The passage is fugue-like in its complexity, yet it displays, as plainly as possible, how it is that Woodward's books expose the truth about Washington. It lies not in the details but in the way the details are acquired, through the capital's daisy-chain of duplicity, flattery, and guile. Though the quotes that Woodward offers us appear to be direct, they are in fact direct quotes from a source, Adelman, who is quoting himself through a haze of memory and self-congratulation months after the words were uttered, at a party which his host, no doubt, had hoped would remain private. And while it is painful to watch a man parade his own sycophancy, it is dazzling to see it displayed in so many layers: Adelman sucking up to Woodward by describing himself sucking up to Cheney--as a way of impressing his fellow Washingtonians, who may someday, as a consequence, suck up to him.
Imagine the thrill, therefore, that Adelman must have felt that morning last week, when he picked up the paper with trembling hands to see his own little story displayed with such prominence, under so august a byline. Like Stephanopoulos before him, and like numberless others before him, he must have heard the words resound like a trumpet blast: "I have arrived!"
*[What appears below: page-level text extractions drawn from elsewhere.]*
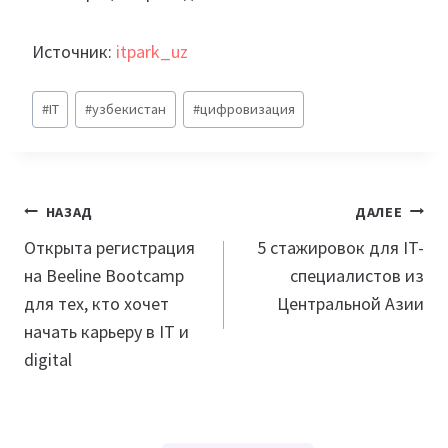
Источник:
itpark_uz
Метки
#
IT
#
узбекистан
#
цифровизация
записи:
Навигация
НАЗАД
ДАЛЕЕ
по
Открыта регистрация
5 стажировок для IT-
на Beeline Bootcamp
специалистов из
записям
для тех, кто хочет
Центральной Азии
начать карьеру в IT и
digital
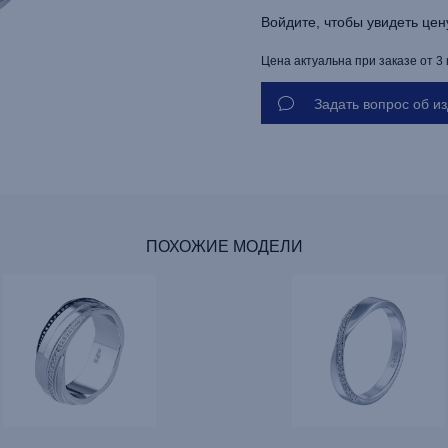
Войдите, чтобы увидеть цен
Цена актуальна при заказе от 3
Задать вопрос об и
ПОХОЖИЕ МОДЕЛИ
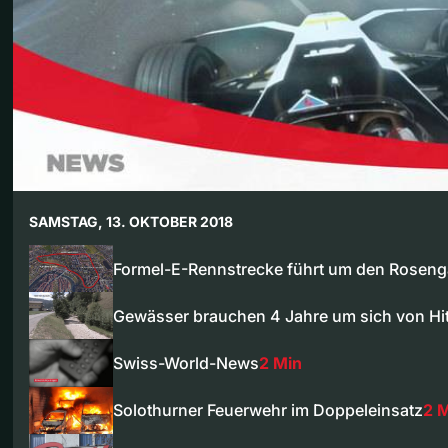
SAMSTAG, 13. OKTOBER 2018
Formel-E-Rennstrecke führt um den Roseng
Gewässer brauchen 4 Jahre um sich von 
Swiss-World-News
2 Min
Solothurner Feuerwehr im Doppeleinsatz
2 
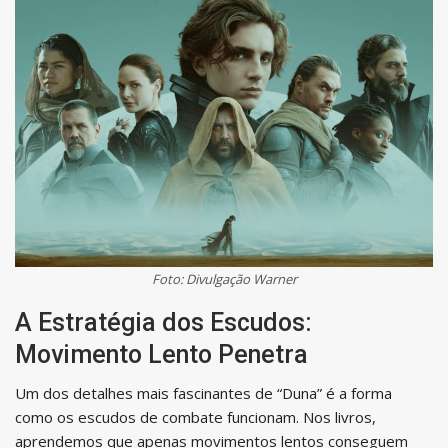
Foto: Divulgação Warner
A Estratégia dos Escudos:
Movimento Lento Penetra
Um dos detalhes mais fascinantes de “Duna” é a forma
como os escudos de combate funcionam. Nos livros,
aprendemos que apenas movimentos lentos conseguem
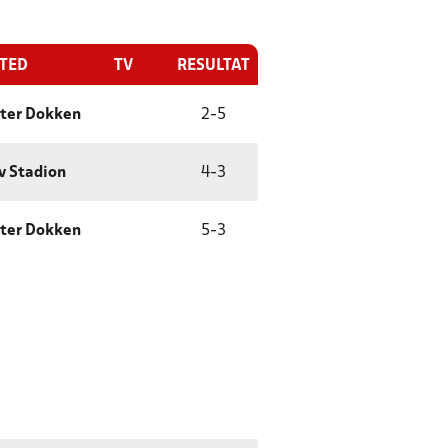
STED
TV
RESULTAT
ter Dokken
2
-
5
v Stadion
4
-
3
ter Dokken
5
-
3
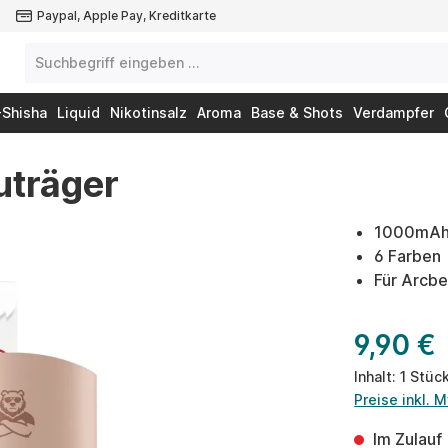
Paypal, Apple Pay, Kreditkarte
-Shisha
Liquid
Nikotinsalz
Aroma
Base & Shots
Verdampfer
uträger
1000mAh
6 Farben
Für Arcbe
9,90 €
Inhalt:
1 Stüc
Preise inkl. 
Im Zulauf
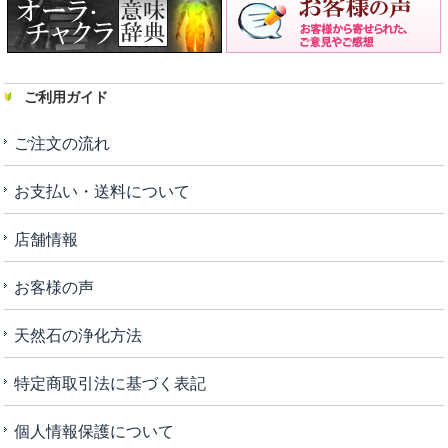
ご利用ガイド
ご注文の流れ
お支払い・送料について
店舗情報
お客様の声
天然石の浄化方法
特定商取引法に基づく表記
個人情報保護について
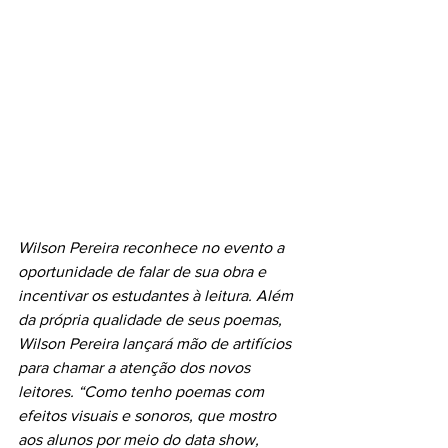
Wilson Pereira reconhece no evento a 
oportunidade de falar de sua obra e 
incentivar os estudantes à leitura. Além 
da própria qualidade de seus poemas, 
Wilson Pereira lançará mão de artifícios 
para chamar a atenção dos novos 
leitores. “Como tenho poemas com 
efeitos visuais e sonoros, que mostro 
aos alunos por meio do data show, 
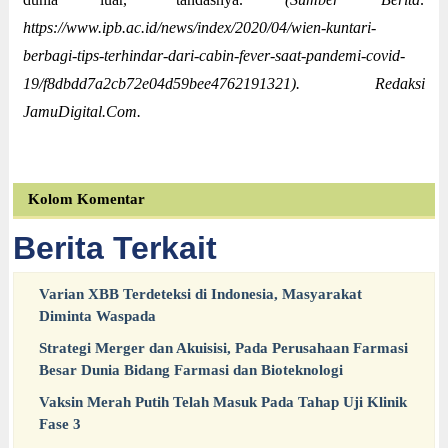
https://www.ipb.ac.id/news/index/2020/04/wien-kuntari-
berbagi-tips-terhindar-dari-cabin-fever-saat-pandemi-covid-
19/f8dbdd7a2cb72e04d59bee4762191321). Redaksi
JamuDigital.Com.
Kolom Komentar
Berita Terkait
Varian XBB Terdeteksi di Indonesia, Masyarakat
Diminta Waspada
Strategi Merger dan Akuisisi, Pada Perusahaan Farmasi
Besar Dunia Bidang Farmasi dan Bioteknologi
Vaksin Merah Putih Telah Masuk Pada Tahap Uji Klinik
Fase 3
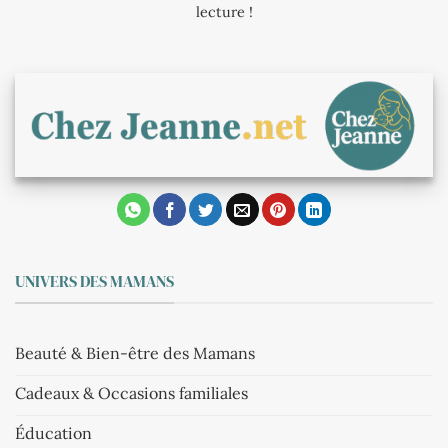
lecture !
UNIVERS DES MAMANS
Beauté & Bien-être des Mamans
Cadeaux & Occasions familiales
Éducation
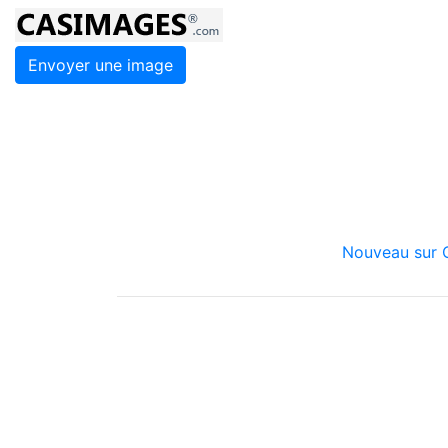
Envoyer une image
Nouveau sur C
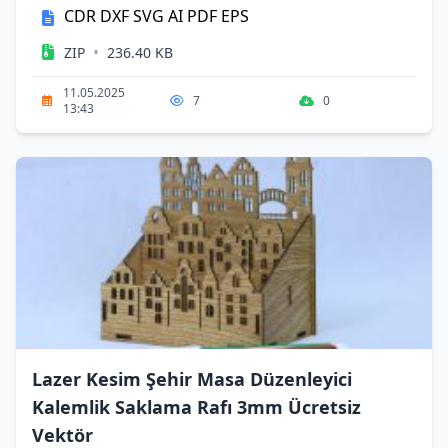
CDR
DXF
SVG
AI
PDF
EPS
•
ZIP
236.40 KB
11.05.2025
7
0
13:43
Lazer Kesim Şehir Masa Düzenleyici
Kalemlik Saklama Rafı 3mm Ücretsiz
Vektör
Andrew Ferguson is a senior editor at The Weekly Standard.
Sooooooooooooooooooooooooooooooooooooooooooooooooooooooooooooooooooooooooooo much.
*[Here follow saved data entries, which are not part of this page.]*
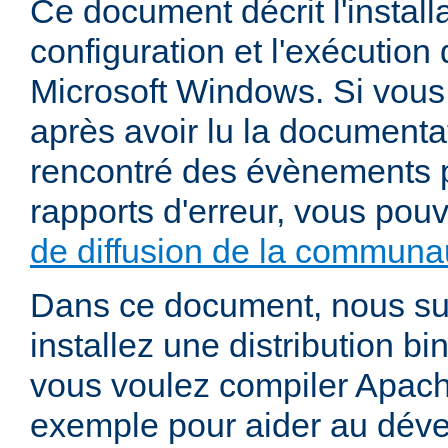
Ce document décrit l'installa
configuration et l'exécutio
Microsoft Windows. Si vous
après avoir lu la documenta
rencontré des évènements p
rapports d'erreur, vous pou
de diffusion de la communau
Dans ce document, nous s
installez une distribution bi
vous voulez compiler Apac
exemple pour aider au dév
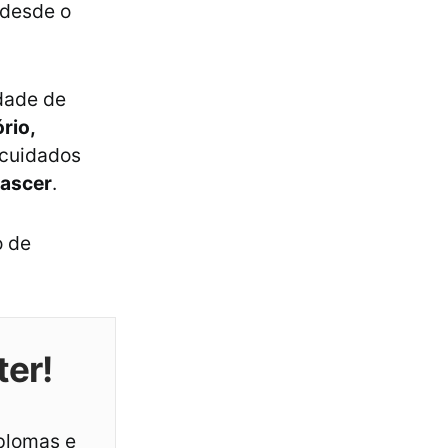
 desde o
dade de
rio,
cuidados
nascer
.
o de
ter!
iplomas e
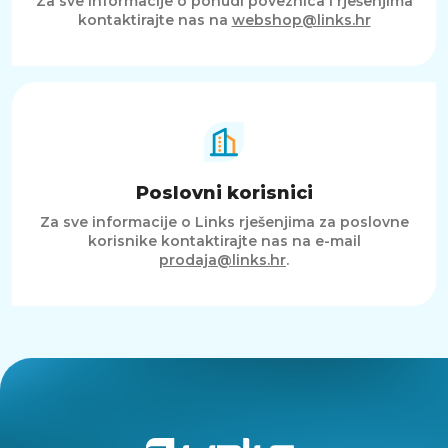
Za sve informacije o ponudi poveznica i rješenjima
kontaktirajte nas na
webshop@links.hr
Poslovni korisnici
Za sve informacije o Links rješenjima za poslovne
korisnike kontaktirajte nas na e-mail
prodaja@links.hr
.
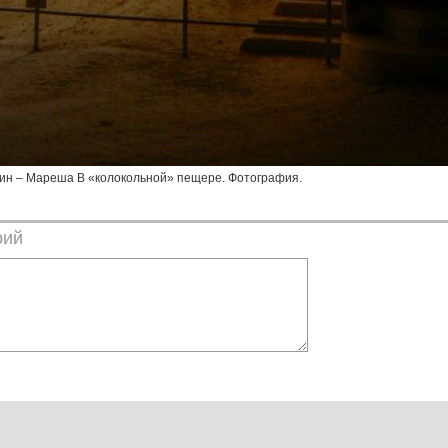
ин – Мареша В «колокольной» пещере. Фотография.
рий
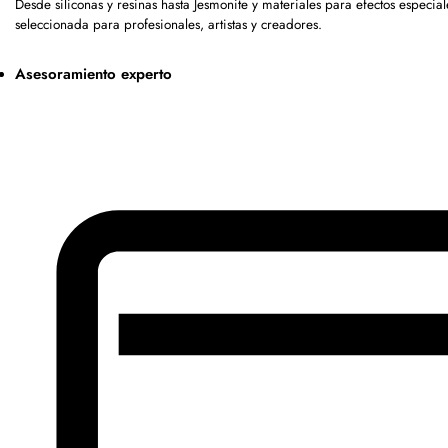
Desde siliconas y resinas hasta Jesmonite y materiales para efectos espe
seleccionada para profesionales, artistas y creadores.
Asesoramiento experto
"Intellectual vanity" is a good description of one of the qualities of the Left.
I picture "sources close to the White House" as fellow reporters walking down Pannsylvania Avenue talking to each other as they pass the White House. I was pretty close with Jayson Blair.
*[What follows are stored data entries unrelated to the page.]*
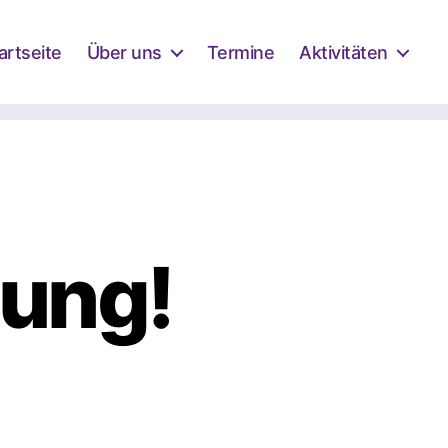
artseite
Über uns
Termine
Aktivitäten
dung!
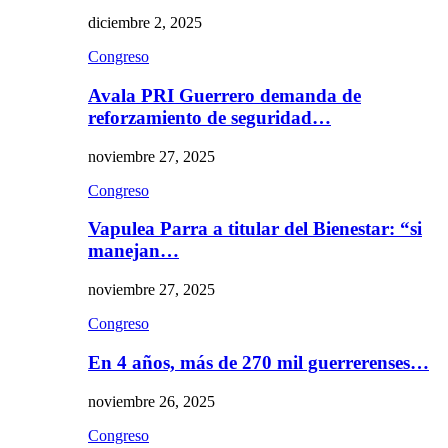
diciembre 2, 2025
Congreso
Avala PRI Guerrero demanda de
reforzamiento de seguridad…
noviembre 27, 2025
Congreso
Vapulea Parra a titular del Bienestar: “si
manejan…
noviembre 27, 2025
Congreso
En 4 años, más de 270 mil guerrerenses…
noviembre 26, 2025
Congreso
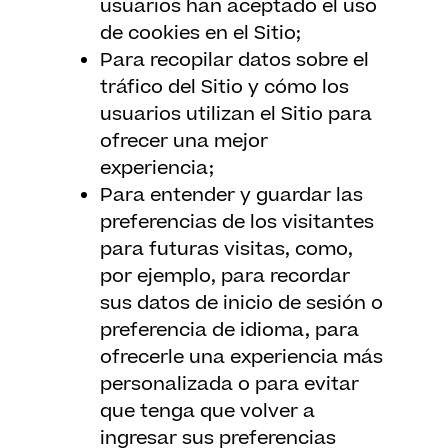
usuarios han aceptado el uso
de cookies en el Sitio;
Para recopilar datos sobre el
tráfico del Sitio y cómo los
usuarios utilizan el Sitio para
ofrecer una mejor
experiencia;
Para entender y guardar las
preferencias de los visitantes
para futuras visitas, como,
por ejemplo, para recordar
sus datos de inicio de sesión o
preferencia de idioma, para
ofrecerle una experiencia más
personalizada o para evitar
que tenga que volver a
ingresar sus preferencias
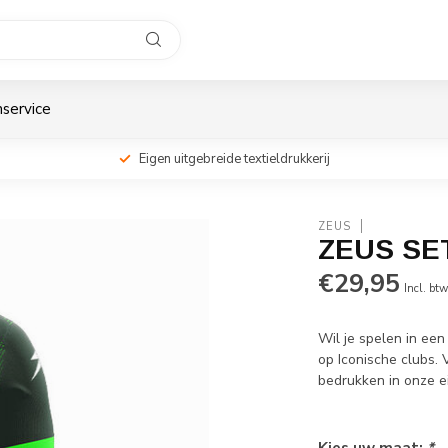
service
Eigen uitgebreide textieldrukkerij
ZEUS
ZEUS SE
€29,95
Incl. bt
Wil je spelen in een
op Iconische clubs. 
bedrukken in onze ei
Kies uw maat:
*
And the comatose Casey confessions are a dead giveaway.
Andrew Ferguson of the Weekly Standard dissects Woodward: "Inevitably, as the week wore on, there came the sad detumescence, settling in around Excerpt Three or maybe Four, when we realized that the good parts had all been published and only the scraps and crumbs were left. Soon enough the book itself would be here, in piles in the window at Borders, limp as a windsock and giving off the stale odor of old news."
Ferguson again: "It would indeed be a wonderful thing, and Woodward himself would be a national treasure, if he could record the events that interest him with greater precision, and with an eye to their larger psychological or historical or political placement. But he can't. Instead his gift--solitary, as I say, but very large--is for getting people to tell him stuff. This is the reporter's essential talent, and no one has ever had it in such quantity or cultivated it so diligently."
All together a long and odd read, but one that's worth it. I've often felt that Woodward is a "can't see the forest for the trees" sort of fellow, much like Bill O'Reilly. In the body of the post, Freeper Travis McGee weighs in with some predictions.
Bob Woodward: Bibliography & News Mini-Biography (a compilation by aas)
On, Off, or grab it for a Media Shenanigans/Schadenfreude/PNMCH ping:
http://www.freerepublic.com/~anamusedspectator/
Fascinating. Thanks for the followup info!